Yıllar yıllar önce, masal diyarlarının en göz alıcı ülkesinde, ihtişamlı bir padişahın kızı olan Gülyüz yaşardı. Onun güzelliği ve neşesi, ülkenin dört bir yanına yayılmıştı. Bir gün, bahçede gergef işlerken, görülmemiş bir kuş gelip gergefin üstüne kondu. Kuşun gerdanı kınalı, gözleri zümrüt, gagası ise mercan rengindeydi. Kuş, içli bir ezgiyle ötmeye başladı.
Gülyüz, kuşun büyüsüne kapıldı. Nakış işlediği çevreyi kaldırıp atan kız, kuşun uçup gitmesine engel olamadı. O günden sonra her gün, has bahçeye inerek özlem dolu gözlerle kuşu bekledi. Ancak o büyüleyici kuş bir daha ortaya çıkmadı.
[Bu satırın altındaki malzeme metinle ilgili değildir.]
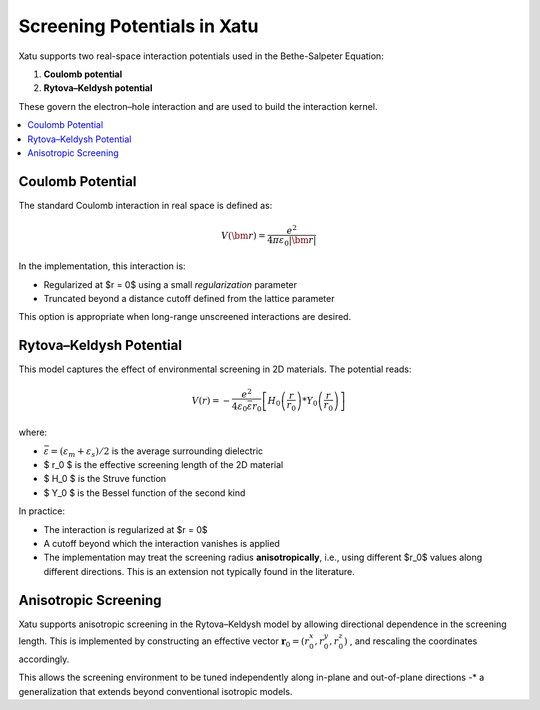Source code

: ===============================
Screening Potentials in Xatu
===============================

Xatu supports two real-space interaction potentials used in the Bethe-Salpeter Equation:

1. **Coulomb potential**
2. **Rytova–Keldysh potential**

These govern the electron–hole interaction and are used to build the interaction kernel.

.. contents::
   :local:
   :depth: 2

Coulomb Potential
===================

The standard Coulomb interaction in real space is defined as:

.. math::

   V(\bm{r}) = \frac{e^2}{4 \pi \varepsilon_0 |\bm{r}|}

In the implementation, this interaction is:

* Regularized at $r = 0$ using a small `regularization` parameter
* Truncated beyond a distance cutoff defined from the lattice parameter

This option is appropriate when long-range unscreened interactions are desired.

Rytova–Keldysh Potential
=========================

This model captures the effect of environmental screening in 2D materials. The potential reads:

.. math::

   V(r) = -\frac{e^2}{4 \varepsilon_0 \bar{\varepsilon} r_0} \left[ H_0\left(\frac{r}{r_0}\right) * Y_0\left(\frac{r}{r_0}\right) \right]

where:

* :math:`\bar{\varepsilon} = (\varepsilon_m + \varepsilon_s)/2` is the average surrounding dielectric
* $ r_0 $ is the effective screening length of the 2D material
* $ H_0 $ is the Struve function
* $ Y_0 $ is the Bessel function of the second kind

In practice:

* The interaction is regularized at $r = 0$
* A cutoff beyond which the interaction vanishes is applied
* The implementation may treat the screening radius **anisotropically**, i.e., using different $r_0$ values along different directions. This is an extension not typically found in the literature.

Anisotropic Screening
======================

Xatu supports anisotropic screening in the Rytova–Keldysh model by allowing directional dependence in the screening length. This is implemented by constructing an effective vector :math:`\mathbf{r}_0 = (r_{0}^{x}, r_{0}^{y}, r_{0}^{z})` , and rescaling the coordinates accordingly.

This allows the screening environment to be tuned independently along in-plane and out-of-plane directions -* a generalization that extends beyond conventional isotropic models.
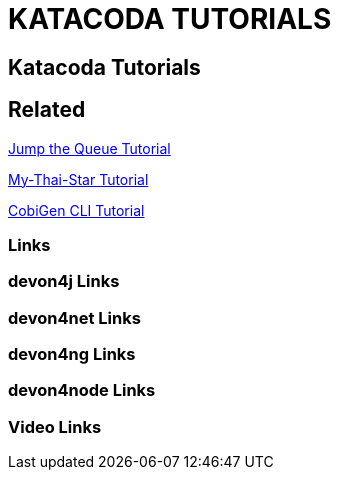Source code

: = KATACODA TUTORIALS

[.directory]
== Katacoda Tutorials

[.links-to-files]
== Related

<<jumpthequeue-tutorial.html#, Jump the Queue Tutorial>>

<<mythaistar-tutorial.html#, My-Thai-Star Tutorial>>

<<cobigencli-tutorial.html#, CobiGen CLI Tutorial>>

[.common-links]
=== Links

[.devon4j-links]
=== devon4j Links

[.devon4net-links]
=== devon4net Links

[.devon4ng-links]
=== devon4ng Links

[.devon4node-links]
=== devon4node Links

[.videos-links]
=== Video Links

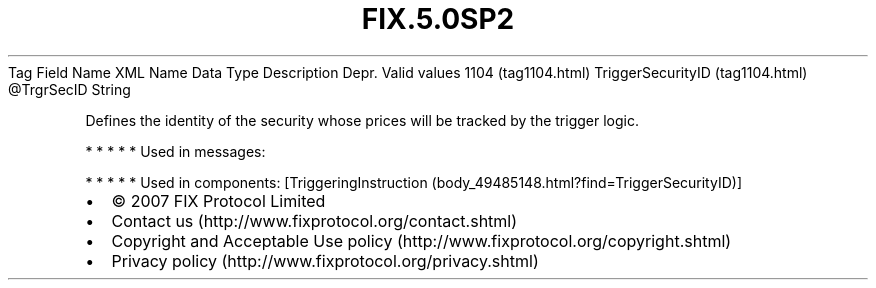 .TH FIX.5.0SP2 "" "" "Tag #1104"
Tag
Field Name
XML Name
Data Type
Description
Depr.
Valid values
1104 (tag1104.html)
TriggerSecurityID (tag1104.html)
\@TrgrSecID
String
.PP
Defines the identity of the security whose prices will be tracked
by the trigger logic.
.PP
   *   *   *   *   *
Used in messages:
.PP
   *   *   *   *   *
Used in components:
[TriggeringInstruction (body_49485148.html?find=TriggerSecurityID)]

.PD 0
.P
.PD

.PP
.PP
.IP \[bu] 2
© 2007 FIX Protocol Limited
.IP \[bu] 2
Contact us (http://www.fixprotocol.org/contact.shtml)
.IP \[bu] 2
Copyright and Acceptable Use policy (http://www.fixprotocol.org/copyright.shtml)
.IP \[bu] 2
Privacy policy (http://www.fixprotocol.org/privacy.shtml)
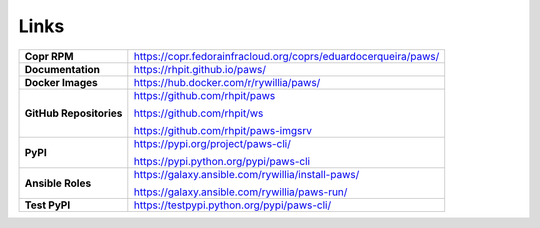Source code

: Links
-----

.. list-table::
    :widths: auto
    :header-rows: 0

    *   - **Copr RPM**
        - https://copr.fedorainfracloud.org/coprs/eduardocerqueira/paws/

    *   - **Documentation**
        - https://rhpit.github.io/paws/

    *   - **Docker Images**
        - https://hub.docker.com/r/rywillia/paws/

    *   - **GitHub Repositories**
        - https://github.com/rhpit/paws

          https://github.com/rhpit/ws

          https://github.com/rhpit/paws-imgsrv

    *   - **PyPI**
        - https://pypi.org/project/paws-cli/

          https://pypi.python.org/pypi/paws-cli

    *   - **Ansible Roles**
        - https://galaxy.ansible.com/rywillia/install-paws/

          https://galaxy.ansible.com/rywillia/paws-run/

    *   - **Test PyPI**
        - https://testpypi.python.org/pypi/paws-cli/
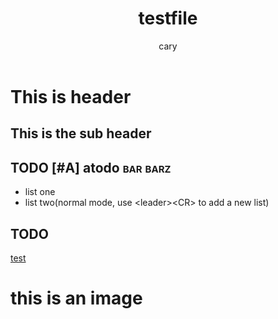 #+title: testfile
#+author: cary

* This is header
** This is the sub header
** TODO [#A] atodo :bar:barz:
- list one 
- list two(normal mode, use <leader><CR> to add a new list)

** TODO 
[[https://plainorg.com/favicon.png][test]]

* this is an image
[[https://plainorg.com/favicon.png]]
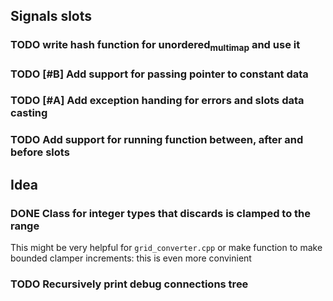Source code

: ** Signals slots
*** TODO write hash function for unordered_multimap and use it
*** TODO [#B] Add support for passing pointer to constant data
*** TODO [#A] Add exception handing for errors and slots data casting
*** TODO Add support for running function between, after and before slots


** Idea

*** DONE Class for integer types that discards is clamped to the range
    CLOSED: [2019-05-31 Fri 18:04]
    This might be very helpful for ~grid_converter.cpp~ or make
    function to make bounded clamper increments: this is even more
    convinient
*** TODO Recursively print debug connections tree
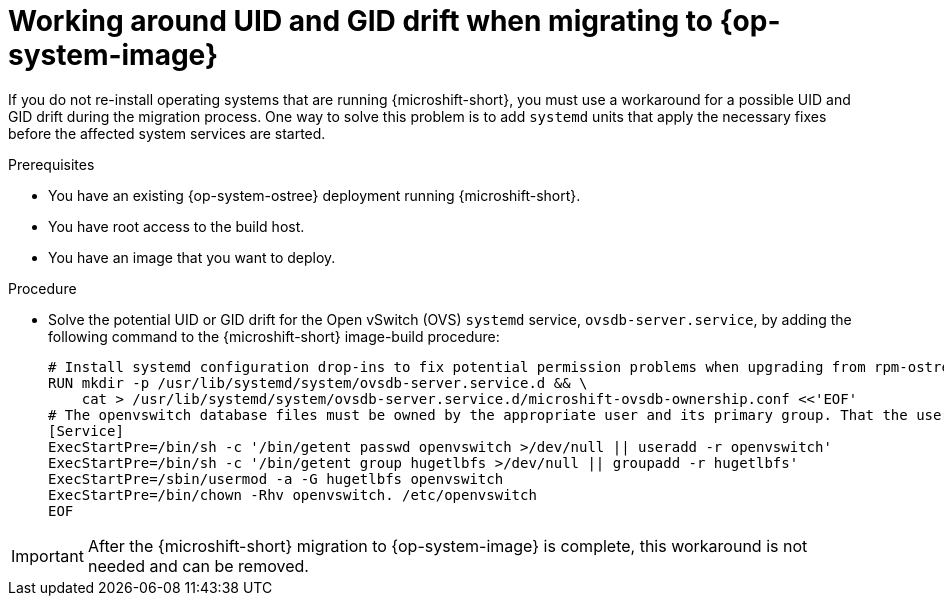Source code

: //Module included in the following assemblies:
//
//*  microshift_updating/microshift-update-rhel-edge-to-image-mode.adoc

:_mod-docs-content-type: PROCEDURE
[id="microshift-updates-edge-to-image-uid-drift_{context}"]
= Working around UID and GID drift when migrating to {op-system-image}

If you do not re-install operating systems that are running {microshift-short}, you must use a workaround for a possible UID and GID drift during the migration process. One way to solve this problem is to add `systemd` units that apply the necessary fixes before the affected system services are started.

.Prerequisites

* You have an existing {op-system-ostree} deployment running {microshift-short}.
* You have root access to the build host.
* You have an image that you want to deploy.

.Procedure

* Solve the potential UID or GID drift for the Open vSwitch (OVS) `systemd` service, `ovsdb-server.service`, by adding the following command to the {microshift-short} image-build procedure:
+
[source,terminal]
----
# Install systemd configuration drop-ins to fix potential permission problems when upgrading from rpm-ostree commits to image mode container layers
RUN mkdir -p /usr/lib/systemd/system/ovsdb-server.service.d && \
    cat > /usr/lib/systemd/system/ovsdb-server.service.d/microshift-ovsdb-ownership.conf <<'EOF'
# The openvswitch database files must be owned by the appropriate user and its primary group. That the user and its group can be overwritten, recreate them.
[Service]
ExecStartPre=/bin/sh -c '/bin/getent passwd openvswitch >/dev/null || useradd -r openvswitch'
ExecStartPre=/bin/sh -c '/bin/getent group hugetlbfs >/dev/null || groupadd -r hugetlbfs'
ExecStartPre=/sbin/usermod -a -G hugetlbfs openvswitch
ExecStartPre=/bin/chown -Rhv openvswitch. /etc/openvswitch
EOF
----

[IMPORTANT]
====
After the {microshift-short} migration to {op-system-image} is complete, this workaround is not needed and can be removed.
====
Bu arada, uzak dağlarda dolaşan, maceracı ve cesur Keloğlan dağlarda dolaşıyordu. Bir gün yorgun düşmüş bir kuş buldu. Kuşun gerdanında inci işlemeli bir çevre olduğunu fark etti. Ancak kuşu kesmeye kıyamadı. Kuşu serbest bırakıp izledi ve kuşu takip etti. Dereleri, dağları aşıp bir gün muhteşem bir bahçeye ulaştı. Orada göz alıcı bir altın saray vardı ve içeride kimseler yoktu.
Keloğlan bir odaya girdiğinde şaşırtıcı bir manzara ile karşılaştı. Sofrada her türlü yiyecek vardı. Yemek alacakken bir ses duydu: “Yemeği önce Murat Şah yer!” derken, eline bir darbe indi. Korktu ve perilerin sarayında olduğunu düşünüp saklandı. Bir süre sonra, kuşun geldiğini duydu ve kuşun bir genç adama dönüştüğünü gördü. Genç adam, incili çevreyi alarak sultanını özlediğini dile getirdi. Kız hemen yanına koştu ve çevresi bozulunca genç adam, gerçek bir insan oldu. Aralarında sevgi dolu bir an yaşandı, tılsım bozuldu ve periler ülkesinden kaçıp gittiler.
Sonunda, kırk gün kırk gece süren muhteşem bir düğünle mutlu bir yaşam başladı. Artık Gülyüz Sultan ve Murat Şah, birbirlerini sonsuza kadar seveceklerdi. Masal diyarlarının bu unutulmaz hikayesi, aşkın ve cesaretin büyüsünü anlatırken, içindeki umudu ve sevgiyi de taşıyordu.
Ve böylece masalın sonu mutlu bitti, hayat devam etti.